Figure 3, Figure 4 and Figure 5 show the alignments of the four subfamilies. Type I is supported by 91 sequences from 12 species, with a calculated average sequence divergence of 3.7%. It contains 34 of our previously reported young HAmo sequences from silver carp and bighead carp [1], which have been identified as having proliferate recently. Type II and III are divided by only five dispersed diagnostic nucleotides and they expanded preferentially in the different lineages (Figure 6, see discussion). Type IV may be the most divergent subfamily because many members have different short deletion regions. We deduced that type I may be the youngest subfamily based on the small divergence among its members and on the expansion that is evident in some species (the Xenocyprinidini clade), which likely was generated very recently on the time scale. Moreover, most of the type I sequences in silver carp and bighead carp are species-specific and even not fixed among the population [1].

Figure 3.

Figure 3

Alignment of HAmo Type I members. The consensus sequences are shown on top. The most frequently occurring nucleotide at a position was chosen as the consensus nucleotide at the position. The tRNA-derived region and LINE-related region of SINE are shown by thick bar. In the central region, there are a variable polyA(1-14) and TATAA repeated 2-3 times. The GenBank accession numbers of them are as follows: GQ370861-GQ370903.

Figure 4.

Figure 4

Alignment of HAmo Type II and Type III members. The consensus sequences are shown on top. The most frequently occurring nucleotide at a position was chosen as the consensus nucleotide at the position. The tRNA-derived region and LINE-related region of SINE are shown by thick bar. Star indicates the diagnostic nucleotide between type II and type III. In the central region, type II has two variable polyA insertion in number (3-9, 4-10, respectively). Type III has a TAAATG repeated two times. The GenBank accession numbers of them are as follows: GQ370904-GQ370934.

Figure 5.

Figure 5

Alignment of HAmo Type IV members. The consensus sequences are shown on top. The most frequently occurring nucleotide at a position was chosen as the consensus nucleotide at the position. The tRNA-derived region and LINE-related region of SINE are shown by thick bar. The GenBank accession numbers of them are as follows: GQ370935-GQ370949.

Figure 6.

Figure 6

Mapping different subfamilies and copy numbers to the phylogenetic tree. A) Based on the rag2 sequences, the phylogenetic tree of 17 fishes representing different tribes of Cyprinidae family was constructed using Bayesian inference. Among them, the rag2 sequences of three species Distoechodon hupeinensis, Shizothorax grahami, Barbodes opisthoptera was substituted by another closely related species in the same genus respectively, because the absence of their rag2 sequences in GenBank. The trees resulting from phylogenetic analyses of the RAG2 gene place the Danioninae as the basal-most group in the family and divide the remaining cyprinids into two divergent subfamilies Cyprininae and Leuciscinae. The arrow denoted the Xenocyprinidini clade, containing silver carp, bighead carp and their closely related species endemic to East Asia. B) This part listed the clone numbers of SINE and LINE isolated from each species and the copy numbers estimated by qRT-PCR. The mapping results shows the four subfamilies, as multiple active source genes, expanded preferentially in a certain lineage or the whole family of Cyprinidae. The star indicated that the whole clones contain 21 and 15 of HAmo type I reported previously. The seventh column (U) denoted the unidentified SINE sequences that cannot be classified into a kind of type.

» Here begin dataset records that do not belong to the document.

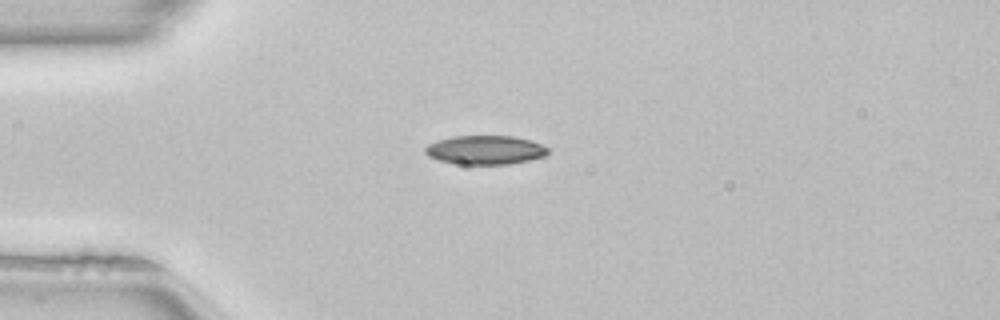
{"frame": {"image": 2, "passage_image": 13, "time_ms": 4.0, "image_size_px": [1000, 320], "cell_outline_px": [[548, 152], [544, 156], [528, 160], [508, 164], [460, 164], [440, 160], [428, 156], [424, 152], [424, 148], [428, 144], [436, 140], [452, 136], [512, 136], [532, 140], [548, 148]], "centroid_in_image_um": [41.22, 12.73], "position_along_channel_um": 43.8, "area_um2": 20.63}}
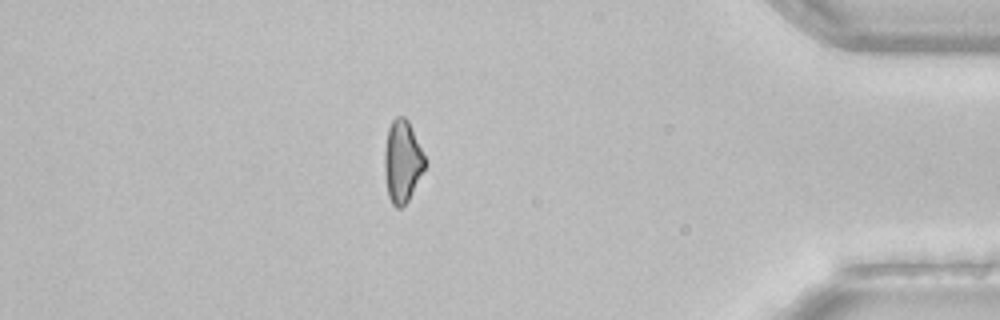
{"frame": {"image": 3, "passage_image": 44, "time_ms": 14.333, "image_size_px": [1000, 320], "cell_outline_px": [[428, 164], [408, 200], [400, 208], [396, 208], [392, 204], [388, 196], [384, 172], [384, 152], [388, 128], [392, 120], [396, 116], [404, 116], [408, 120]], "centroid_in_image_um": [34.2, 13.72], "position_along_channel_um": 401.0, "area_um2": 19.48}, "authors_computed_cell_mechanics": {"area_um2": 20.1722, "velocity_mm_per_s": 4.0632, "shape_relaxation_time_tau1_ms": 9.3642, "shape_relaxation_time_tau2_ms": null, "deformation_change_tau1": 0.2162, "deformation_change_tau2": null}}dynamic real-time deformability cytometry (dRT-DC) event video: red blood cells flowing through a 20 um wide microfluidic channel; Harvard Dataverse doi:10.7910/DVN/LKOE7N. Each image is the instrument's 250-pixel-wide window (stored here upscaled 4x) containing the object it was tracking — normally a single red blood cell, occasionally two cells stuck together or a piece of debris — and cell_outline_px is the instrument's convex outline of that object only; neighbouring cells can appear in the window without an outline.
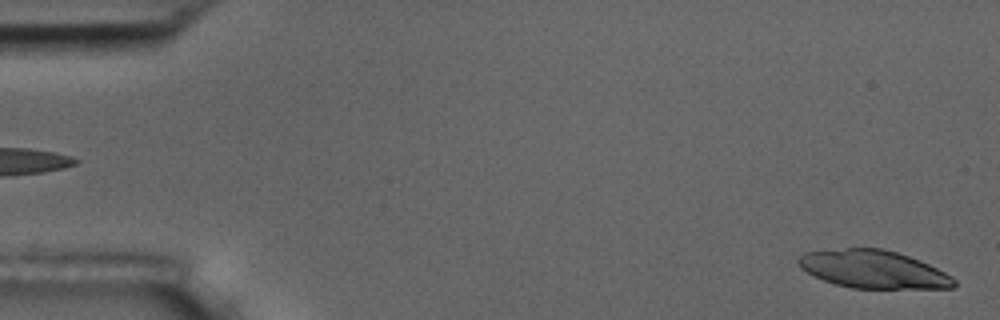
{"species": "common noctule bat (a hibernating species)", "species_latin": "Nyctalus noctula", "temperature_condition": "room temperature", "stored_images_in_passage": 5, "segment_of_instrument_passage": [2, 2], "camera_frame_rate_fps": 3000, "um_per_image_px": 0.085, "animal": {"sex": "male", "body_mass_g": 17.5, "forearm_length_mm": 52.3}, "frame": {"image": 1, "passage_image": 5, "time_ms": 5.667, "image_size_px": [1000, 320], "cell_outline_px": [[956, 284], [952, 288], [852, 288], [836, 284], [812, 276], [800, 268], [796, 260], [804, 252], [844, 248], [884, 248], [920, 260], [952, 276], [956, 280]], "centroid_in_image_um": [74.2, 22.88], "position_along_channel_um": 10.8, "area_um2": 34.39}}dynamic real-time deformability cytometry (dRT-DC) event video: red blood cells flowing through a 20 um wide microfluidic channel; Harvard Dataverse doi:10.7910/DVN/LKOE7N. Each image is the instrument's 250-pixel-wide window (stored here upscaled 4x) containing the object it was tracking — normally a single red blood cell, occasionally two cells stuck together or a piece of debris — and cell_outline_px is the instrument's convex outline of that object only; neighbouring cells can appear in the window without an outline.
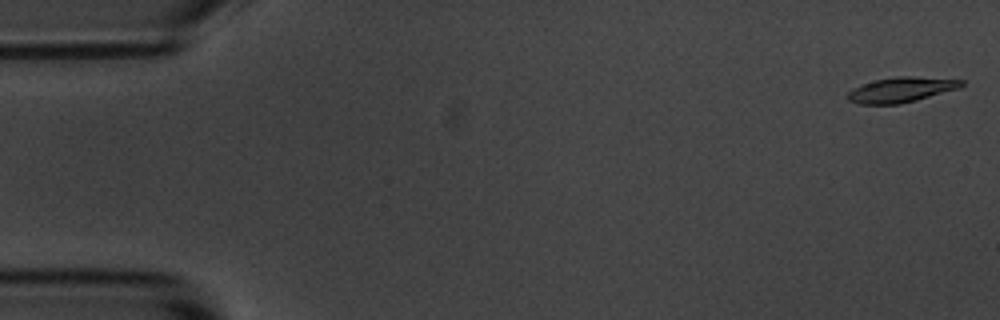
{"species": "common noctule bat (a hibernating species)", "species_latin": "Nyctalus noctula", "temperature_condition": "room temperature", "stored_images_in_passage": 55, "camera_frame_rate_fps": 3000, "um_per_image_px": 0.085, "animal": {"sex": "male", "body_mass_g": 20.1, "forearm_length_mm": 53.5}, "frame": {"image": 1, "passage_image": 1, "time_ms": 0.0, "image_size_px": [1000, 320], "cell_outline_px": [[964, 84], [960, 88], [916, 100], [900, 104], [860, 104], [848, 100], [848, 92], [852, 88], [876, 80], [896, 76], [912, 76], [964, 80]], "centroid_in_image_um": [76.62, 7.62], "position_along_channel_um": 8.4, "area_um2": 16.53}}
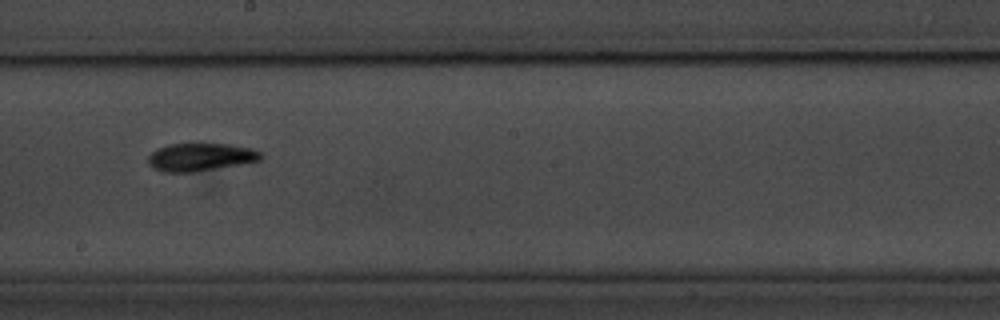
{"frame": {"image": 2, "passage_image": 30, "time_ms": 9.667, "image_size_px": [1000, 320], "cell_outline_px": [[264, 156], [260, 160], [240, 164], [196, 172], [164, 172], [152, 168], [148, 164], [148, 156], [156, 148], [172, 144], [228, 144], [252, 148], [260, 152]], "centroid_in_image_um": [17.02, 13.36], "position_along_channel_um": 231.2, "area_um2": 18.32}}
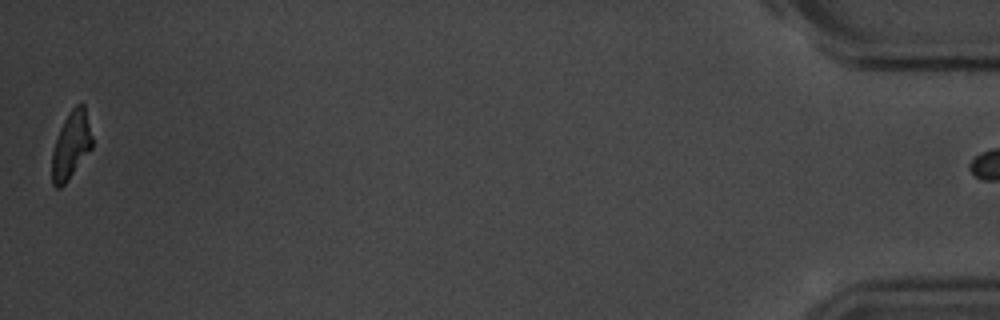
{"frame": {"image": 3, "passage_image": 54, "time_ms": 17.667, "image_size_px": [1000, 320], "cell_outline_px": [[92, 148], [68, 180], [60, 188], [56, 188], [52, 184], [52, 152], [60, 128], [64, 120], [72, 108], [76, 104], [84, 104], [92, 136]], "centroid_in_image_um": [6.04, 12.36], "position_along_channel_um": 429.2, "area_um2": 15.61}}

The four subfamilies can be distinguished from each other mainly by their different tRNA-unrelated regions. The different patterns of insertion and duplication in different subfamilies constitute the most diagnostic nucleotides that lead to division of the family into different subfamilies. Type I has a variable polyA (1-14) insertions and a TATAA repeat two to three times. Type II has two variable polyA(3-9, 4-10) insertions whereas type III has a TAAATG sequence that repeats two times.

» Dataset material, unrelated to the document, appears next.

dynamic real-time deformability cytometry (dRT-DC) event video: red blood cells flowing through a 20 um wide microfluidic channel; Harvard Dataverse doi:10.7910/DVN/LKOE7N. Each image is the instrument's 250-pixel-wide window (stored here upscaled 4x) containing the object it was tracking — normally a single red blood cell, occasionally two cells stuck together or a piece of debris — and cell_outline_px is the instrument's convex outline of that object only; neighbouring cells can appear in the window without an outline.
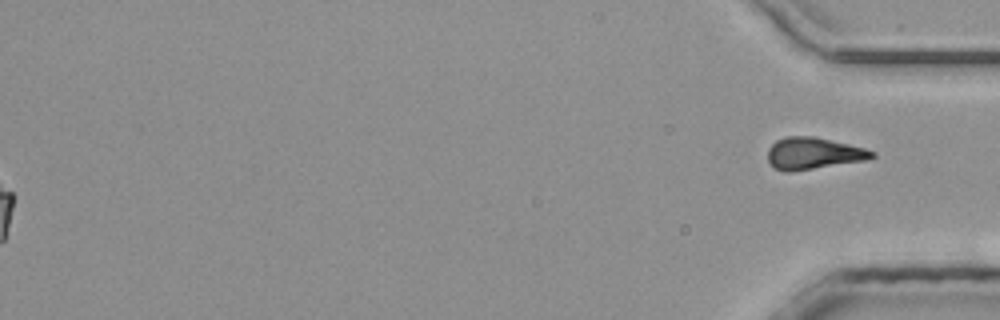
{"species": "common noctule bat (a hibernating species)", "species_latin": "Nyctalus noctula", "temperature_condition": "room temperature", "stored_images_in_passage": 33, "segment_of_instrument_passage": [2, 2], "camera_frame_rate_fps": 3000, "um_per_image_px": 0.085, "animal": {"sex": "male", "body_mass_g": 20.4}, "frame": {"image": 1, "passage_image": 33, "time_ms": 10.667, "image_size_px": [1000, 320], "cell_outline_px": [[876, 156], [868, 160], [792, 172], [784, 172], [772, 168], [768, 160], [768, 148], [776, 140], [788, 136], [812, 136], [848, 144], [864, 148], [876, 152]], "centroid_in_image_um": [69.13, 13.06], "position_along_channel_um": 366.1, "area_um2": 19.54}}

The common tail is conserved in primary and secondary structures between HAmo SINE and HAmo LINE

Many HAmo LINE2 clones were obtained simultaneously when isolating HAmo SINEs (Figure 6) because the probe contained a tail region shared by HAmo SINE and its partner LINE. A consensus sequence of the HAmo LINE2 tail was constructed by aligning all 14 isolated HAmo LINEs (in this paper) plus 14 previously reported in silver carp and bighead carp. The consensus sequences of the four HAmo SINE subfamilies shared an almost identical 42-bp-long 3'tail to HAmo LINE (Figure 2), suggesting that HAmo SINE may borrow the enzymatic machinery of HAmo LINE to proliferate in the cyprinid genomes through the conserved 3' -tail.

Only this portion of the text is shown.